Data supplied: Begin

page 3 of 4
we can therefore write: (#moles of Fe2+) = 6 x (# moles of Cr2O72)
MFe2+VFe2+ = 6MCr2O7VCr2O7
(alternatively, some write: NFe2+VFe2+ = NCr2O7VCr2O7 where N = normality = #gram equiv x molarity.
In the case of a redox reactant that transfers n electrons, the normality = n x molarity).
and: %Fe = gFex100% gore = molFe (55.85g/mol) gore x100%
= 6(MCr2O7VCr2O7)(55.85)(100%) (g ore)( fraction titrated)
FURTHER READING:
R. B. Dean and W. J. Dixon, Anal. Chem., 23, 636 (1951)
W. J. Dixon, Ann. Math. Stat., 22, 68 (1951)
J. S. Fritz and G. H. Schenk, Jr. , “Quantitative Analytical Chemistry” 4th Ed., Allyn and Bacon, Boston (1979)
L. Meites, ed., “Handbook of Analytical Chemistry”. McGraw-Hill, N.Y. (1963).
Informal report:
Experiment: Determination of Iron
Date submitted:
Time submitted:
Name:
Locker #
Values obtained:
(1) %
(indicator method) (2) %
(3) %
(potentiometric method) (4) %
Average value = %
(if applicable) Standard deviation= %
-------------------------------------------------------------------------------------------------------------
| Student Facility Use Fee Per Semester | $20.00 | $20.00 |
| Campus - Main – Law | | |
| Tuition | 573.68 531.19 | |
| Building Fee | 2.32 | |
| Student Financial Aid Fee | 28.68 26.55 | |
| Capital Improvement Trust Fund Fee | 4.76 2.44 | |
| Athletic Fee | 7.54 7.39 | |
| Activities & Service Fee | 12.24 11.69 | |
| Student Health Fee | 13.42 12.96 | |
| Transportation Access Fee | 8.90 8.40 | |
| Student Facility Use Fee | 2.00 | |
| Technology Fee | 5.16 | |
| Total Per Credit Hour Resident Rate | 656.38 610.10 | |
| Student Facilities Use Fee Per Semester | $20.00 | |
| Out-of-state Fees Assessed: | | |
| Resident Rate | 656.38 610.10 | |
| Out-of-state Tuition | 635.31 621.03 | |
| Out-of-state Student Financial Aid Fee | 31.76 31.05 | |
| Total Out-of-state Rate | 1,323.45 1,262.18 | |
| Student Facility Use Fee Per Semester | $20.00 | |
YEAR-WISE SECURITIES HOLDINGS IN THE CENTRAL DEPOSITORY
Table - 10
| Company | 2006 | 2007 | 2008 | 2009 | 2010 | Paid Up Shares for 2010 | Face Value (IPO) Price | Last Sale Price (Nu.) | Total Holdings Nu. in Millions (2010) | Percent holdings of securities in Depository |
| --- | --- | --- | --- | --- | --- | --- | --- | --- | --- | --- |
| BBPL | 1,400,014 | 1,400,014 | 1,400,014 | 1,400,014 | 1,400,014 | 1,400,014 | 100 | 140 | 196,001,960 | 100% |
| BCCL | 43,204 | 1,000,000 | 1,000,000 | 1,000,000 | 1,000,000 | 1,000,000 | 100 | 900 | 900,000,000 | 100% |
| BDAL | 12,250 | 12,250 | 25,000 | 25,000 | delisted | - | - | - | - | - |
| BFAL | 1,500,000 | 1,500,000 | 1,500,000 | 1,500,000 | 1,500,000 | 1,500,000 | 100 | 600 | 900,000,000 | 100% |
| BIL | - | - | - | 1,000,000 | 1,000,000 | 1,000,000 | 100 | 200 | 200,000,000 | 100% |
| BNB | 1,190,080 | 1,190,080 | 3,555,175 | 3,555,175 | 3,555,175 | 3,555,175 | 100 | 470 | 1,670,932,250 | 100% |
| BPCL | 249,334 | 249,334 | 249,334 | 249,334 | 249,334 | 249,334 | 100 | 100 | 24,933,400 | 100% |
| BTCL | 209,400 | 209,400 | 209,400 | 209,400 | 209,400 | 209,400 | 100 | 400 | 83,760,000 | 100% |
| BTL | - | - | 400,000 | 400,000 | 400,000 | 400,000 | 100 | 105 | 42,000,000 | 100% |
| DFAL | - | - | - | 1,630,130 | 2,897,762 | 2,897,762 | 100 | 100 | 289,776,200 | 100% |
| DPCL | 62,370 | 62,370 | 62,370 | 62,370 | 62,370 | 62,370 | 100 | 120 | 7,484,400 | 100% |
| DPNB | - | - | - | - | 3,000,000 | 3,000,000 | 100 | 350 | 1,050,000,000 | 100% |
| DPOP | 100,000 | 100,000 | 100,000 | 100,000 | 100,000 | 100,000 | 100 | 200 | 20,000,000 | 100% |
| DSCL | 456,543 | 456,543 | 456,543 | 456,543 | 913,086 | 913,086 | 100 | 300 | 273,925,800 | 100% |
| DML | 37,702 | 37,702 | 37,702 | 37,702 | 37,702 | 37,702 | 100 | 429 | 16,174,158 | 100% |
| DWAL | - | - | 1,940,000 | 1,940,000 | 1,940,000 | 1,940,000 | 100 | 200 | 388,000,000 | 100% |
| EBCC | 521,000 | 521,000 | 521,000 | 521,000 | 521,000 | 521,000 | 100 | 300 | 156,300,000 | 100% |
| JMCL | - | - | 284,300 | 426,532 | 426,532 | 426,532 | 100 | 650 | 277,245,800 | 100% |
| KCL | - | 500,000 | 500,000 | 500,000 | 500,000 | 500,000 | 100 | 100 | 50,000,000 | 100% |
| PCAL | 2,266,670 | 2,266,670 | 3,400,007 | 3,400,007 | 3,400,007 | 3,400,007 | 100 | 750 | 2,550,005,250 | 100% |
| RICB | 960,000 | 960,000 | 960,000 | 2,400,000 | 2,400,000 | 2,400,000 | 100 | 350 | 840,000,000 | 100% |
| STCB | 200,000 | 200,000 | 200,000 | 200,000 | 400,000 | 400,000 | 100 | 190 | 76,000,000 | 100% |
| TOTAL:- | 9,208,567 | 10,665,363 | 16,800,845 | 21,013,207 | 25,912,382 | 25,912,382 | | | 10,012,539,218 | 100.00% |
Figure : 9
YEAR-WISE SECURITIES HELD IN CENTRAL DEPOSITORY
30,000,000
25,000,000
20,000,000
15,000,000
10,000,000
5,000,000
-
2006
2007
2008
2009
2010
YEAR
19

Data supplied: End

== Your instructions ==
Pick out the lines above containing the word "Facility", then copy them.

== Answer ==
| Student Facility Use Fee Per Semester | $20.00 | $20.00 |
| Student Facility Use Fee | 2.00 | |
| Student Facility Use Fee Per Semester | $20.00 | |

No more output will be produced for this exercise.